New Delhi: A 38-year-old farmer from Punjab was found dead at a protest site near the Tikri border Thursday morning, police said. The deceased has been identified as Jai Singh, a resident of Tungwali village in Bathinda district. He and his brother had been part of the farmers’ protest at the Haryana-Delhi border against the Centre’s three farm laws. Jai Singh had been a part of the protests for more than a week, according to Bharatiya Kisan Union (Ekta Ugrahan) leader Shingara Singh.
Jai was found dead in the morning. The exact cause of the death can be ascertained after a post-mortem, an official of the Bahadurgarh police in Haryana said. Jai’s brother suspected that he might have died of heart attack. The body was sent to the Bahadurgarh civil hospital in Jhajjar district, the official said.
Shingara demanded a compensation of Rs 10 lakh and a government job for the kin of the deceased.
Around 20 farmers, many of them are from Punjab, have so far died during the protests. They have either died of natural causes or in road accidents, the BKU leader said.
Meanwhile in a separate development widows of farmers who have died by suicide have also joined the points.
Among them was a 56-year-old woman whose farmer husband died by suicide five years ago. Then there was a 70-year-old who lost her daughter-in-law, the sole earner of the family, a decade ago. Also the 60-year-old mother whose son consumed poison in 2010 joined the protests at the Tikri border Wednesday.

******

DIRECTIONS:
1 > In the article about the farmer's death at the Tikri border, can you rewrite the stretch from "Among them was" through "Tikri border Wednesday.", switching "Tikri border" to "Singhu border"?
2 > In the article about the farmer's death at the Tikri border, which village and district was Jai Singh from?
3 > Can you carry on the article about the farmer's death at the Tikri border from the point where it stops?
The records come from a separate source.

DATASET ENTRIES:
******

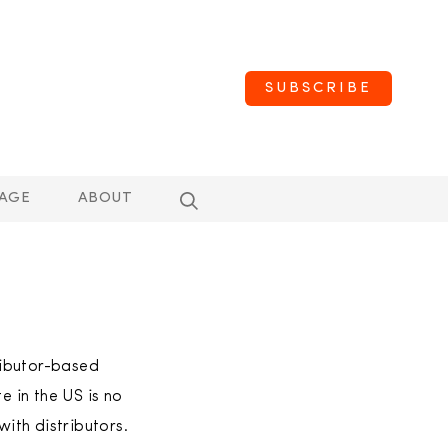
SUBSCRIBE
AGE
ABOUT
ributor-based
e in the US is no
ith distributors.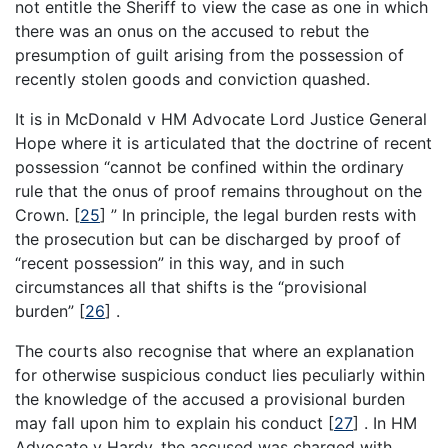
not entitle the Sheriff to view the case as one in which
there was an onus on the accused to rebut the
presumption of guilt arising from the possession of
recently stolen goods and conviction quashed.
It is in McDonald v HM Advocate Lord Justice General
Hope where it is articulated that the doctrine of recent
possession “cannot be confined within the ordinary
rule that the onus of proof remains throughout on the
Crown.
[
25
]
” In principle, the legal burden rests with
the prosecution but can be discharged by proof of
“recent possession” in this way, and in such
circumstances all that shifts is the “provisional
burden”
[
26
]
.
The courts also recognise that where an explanation
for otherwise suspicious conduct lies peculiarly within
the knowledge of the accused a provisional burden
may fall upon him to explain his conduct
[
27
]
. In HM
Advocate v Hardy, the accused was charged with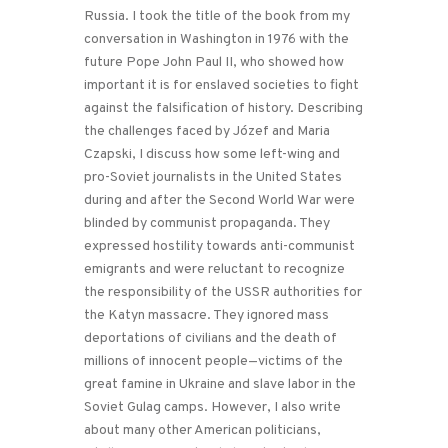
Russia. I took the title of the book from my
conversation in Washington in 1976 with the
future Pope John Paul II, who showed how
important it is for enslaved societies to fight
against the falsification of history. Describing
the challenges faced by Józef and Maria
Czapski, I discuss how some left-wing and
pro-Soviet journalists in the United States
during and after the Second World War were
blinded by communist propaganda. They
expressed hostility towards anti-communist
emigrants and were reluctant to recognize
the responsibility of the USSR authorities for
the Katyn massacre. They ignored mass
deportations of civilians and the death of
millions of innocent people—victims of the
great famine in Ukraine and slave labor in the
Soviet Gulag camps. However, I also write
about many other American politicians,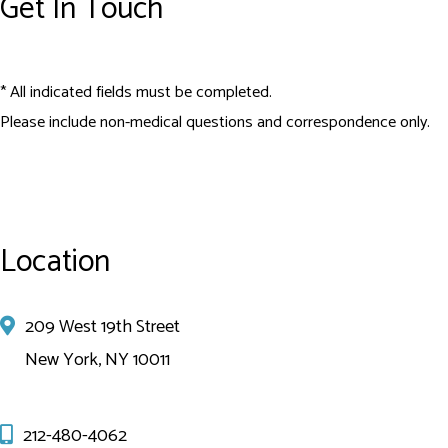
Get In Touch
* All indicated fields must be completed.
Please include non-medical questions and correspondence only.
Location
209 West 19th Street
New York, NY 10011
212-480-4062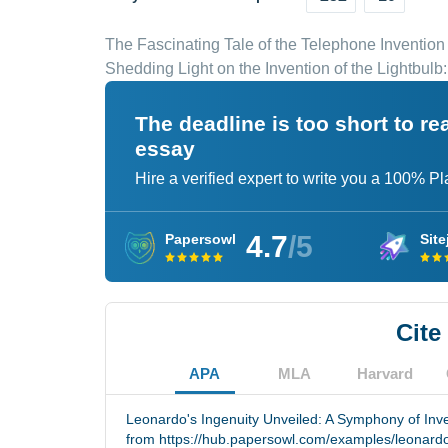
The Fascinating Tale of the Telephone Invention
Shedding Light on the Invention of the Lightbulb
The deadline is too short to r
essay
Hire a verified expert to write you a 100% P
4.7
/5
Papersowl
Site
Cite
APA
MLA
Harvard
Leonardo's Ingenuity Unveiled: A Symphony of Inve
from https://hub.papersowl.com/examples/leonardo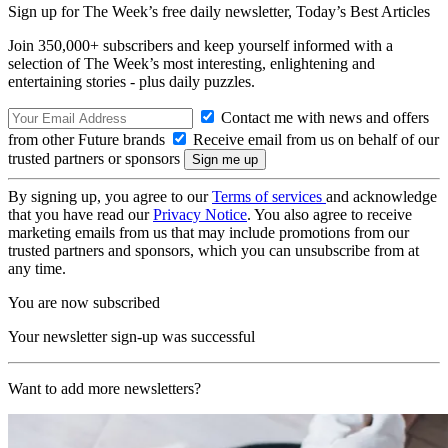
Sign up for The Week’s free daily newsletter,
Today’s Best Articles
Join 350,000+ subscribers and keep yourself informed with a
selection of The Week’s most interesting, enlightening and
entertaining stories - plus daily puzzles.
Contact me with news and offers
from other Future brands
Receive email from us on behalf of our
trusted partners or sponsors
By signing up, you agree to our
Terms of services
and acknowledge
that you have read our
Privacy Notice
. You also agree to receive
marketing emails from us that may include promotions from our
trusted partners and sponsors, which you can unsubscribe from at
any time.
You are now subscribed
Your newsletter sign-up was successful
Want to add more newsletters?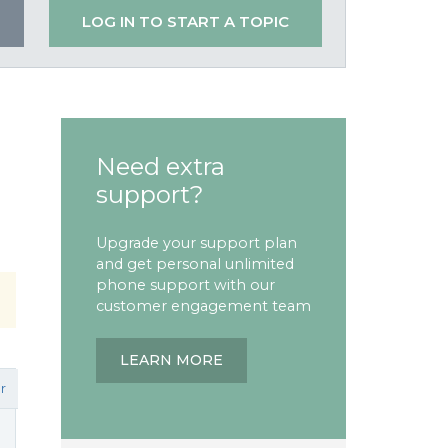
LOG IN TO START A TOPIC
Need extra
support?
Upgrade your support plan
and get personal unlimited
phone support with our
customer engagement team
LEARN MORE
r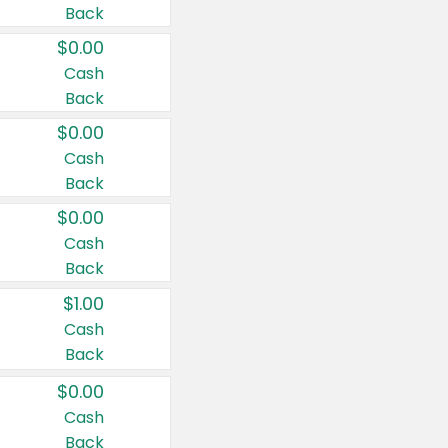
Back
$0.00
Cash
Back
$0.00
Cash
Back
$0.00
Cash
Back
$1.00
Cash
Back
$0.00
Cash
Back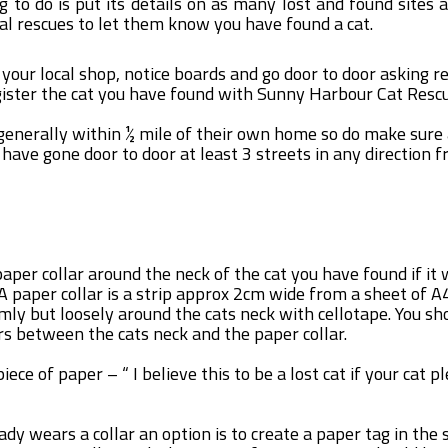
ng to do is put its details on as many lost and found sites 
cal rescues to let them know you have found a cat.
 your local shop, notice boards and go door to door asking r
gister the cat you have found with Sunny Harbour Cat Resc
 generally within ½ mile of their own home so do make sure 
ave gone door to door at least 3 streets in any direction 
paper collar around the neck of the cat you have found if it 
A paper collar is a strip approx 2cm wide from a sheet of 
rmly but loosely around the cats neck with cellotape. You sh
ers between the cats neck and the paper collar.
iece of paper – “ I believe this to be a lost cat if your cat p
eady wears a collar an option is to create a paper tag in th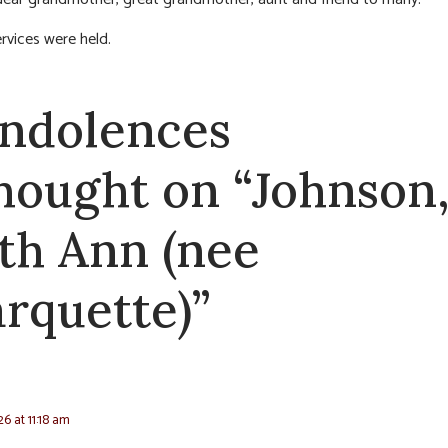
ervices were held.
ndolences
thought on “Johnson
th Ann (nee
rquette)”
26 at 11:18 am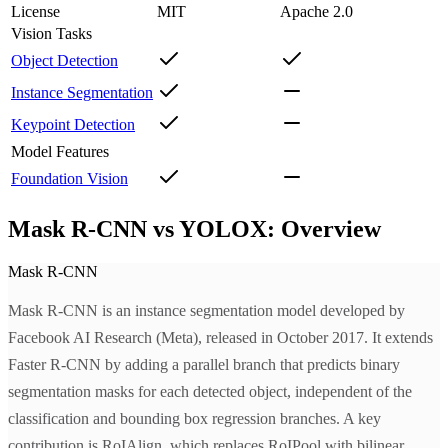
License
MIT
Apache 2.0
Vision Tasks
Object Detection
Instance Segmentation
Keypoint Detection
Model Features
Foundation Vision
Mask R-CNN vs YOLOX: Overview
Mask R-CNN
Mask R-CNN is an instance segmentation model developed by
Facebook AI Research (Meta), released in October 2017. It extends
Faster R-CNN by adding a parallel branch that predicts binary
segmentation masks for each detected object, independent of the
classification and bounding box regression branches. A key
contribution is RoIAlign, which replaces RoIPool with bilinear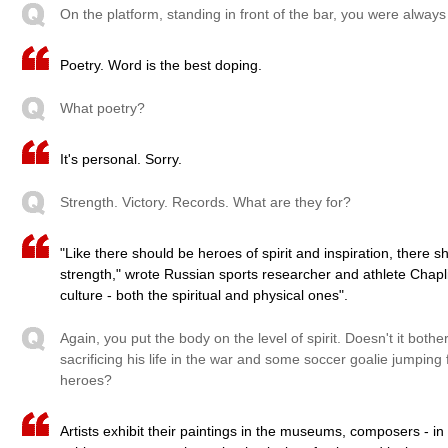
On the platform, standing in front of the bar, you were alway
Poetry. Word is the best doping.
What poetry?
It's personal. Sorry.
Strength. Victory. Records. What are they for?
"Like there should be heroes of spirit and inspiration, there s
strength," wrote Russian sports researcher and athlete Chapli
culture - both the spiritual and physical ones".
Again, you put the body on the level of spirit. Doesn't it bo
sacrificing his life in the war and some soccer goalie jumping 
heroes?
Artists exhibit their paintings in the museums, composers - in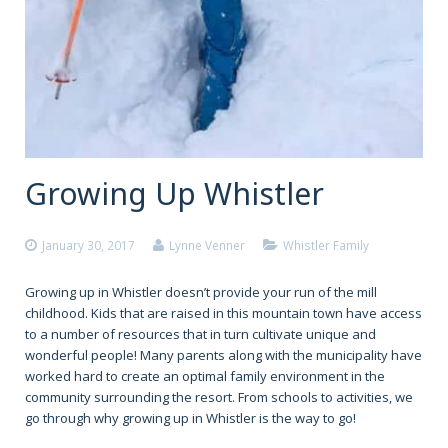
Growing Up Whistler
January 30, 2017
Lynne Venner
Whistler Family
Growing up in Whistler doesn’t provide your run of the mill
childhood. Kids that are raised in this mountain town have access
to a number of resources that in turn cultivate unique and
wonderful people! Many parents along with the municipality have
worked hard to create an optimal family environment in the
community surrounding the resort. From schools to activities, we
go through why growing up in Whistler is the way to go!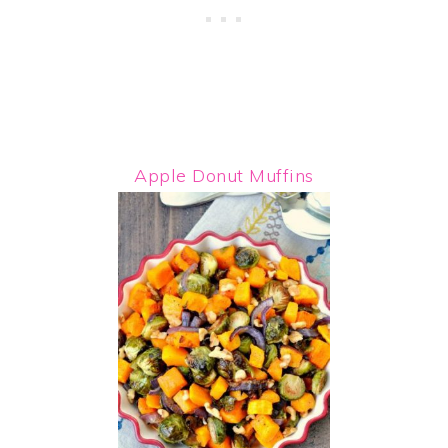
Apple Donut Muffins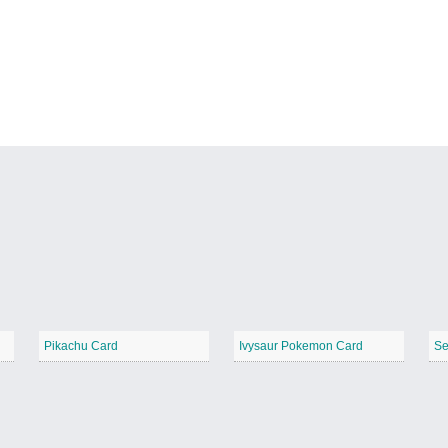
Pikachu Card
Ivysaur Pokemon Card
Se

******

RESPONSES:
1 >
Among them was a 56-year-old woman whose farmer husband died by suicide five years ago. Then there was a 70-year-old who lost her daughter-in-law, the sole earner of the family, a decade ago. Also the 60-year-old mother whose son consumed poison in 2010 joined the protests at the Singhu border Wednesday.

2 > Tungwali village in Bathinda district.

3 >
Jasbeer Kaur, 56 is a farmer from Kakarwal village of Sangrur district of Punjab. She said her husband ended his life in 2015 after he failed to repay his farm debts. “Our lives had stopped the very day. We just have not been able to overcome the loss. Things got worse after my husband died. My son is working in someone else’s farmland and we had to sell the two-acre land we had. I still have to repay a loan of Rs 4,00,000 lakh,” she said.
Holding photographs of their loved ones, the women were seen raising slogans against the new farm laws at the Tikri border on a separate stage set up by BKU.
Hardeep Kaur, 70, a farmer from Ugrahan, said her daughter-in-law died by suicide a decade ago after she was trapped in farm debts. “She was the only earning member of our family. Both my husband and my son are bedridden. We had Rs 6,00,000 debt at that time and the produce from our less than two-acre land was not enough to repay that. The debt is still there and we have no means of repaying it,” informed Hardeep.
The women said they had decided to join the stir at Delhi’s borders because the three new farm laws will ‘lead to more farmers ending their lives’.
It should be stated here that a Reserve Bank of India (RBI) report has said that a total of 10,281 agriculturists (5,957 cultivators and 4,324 farm labourers) died by suicide in 2019.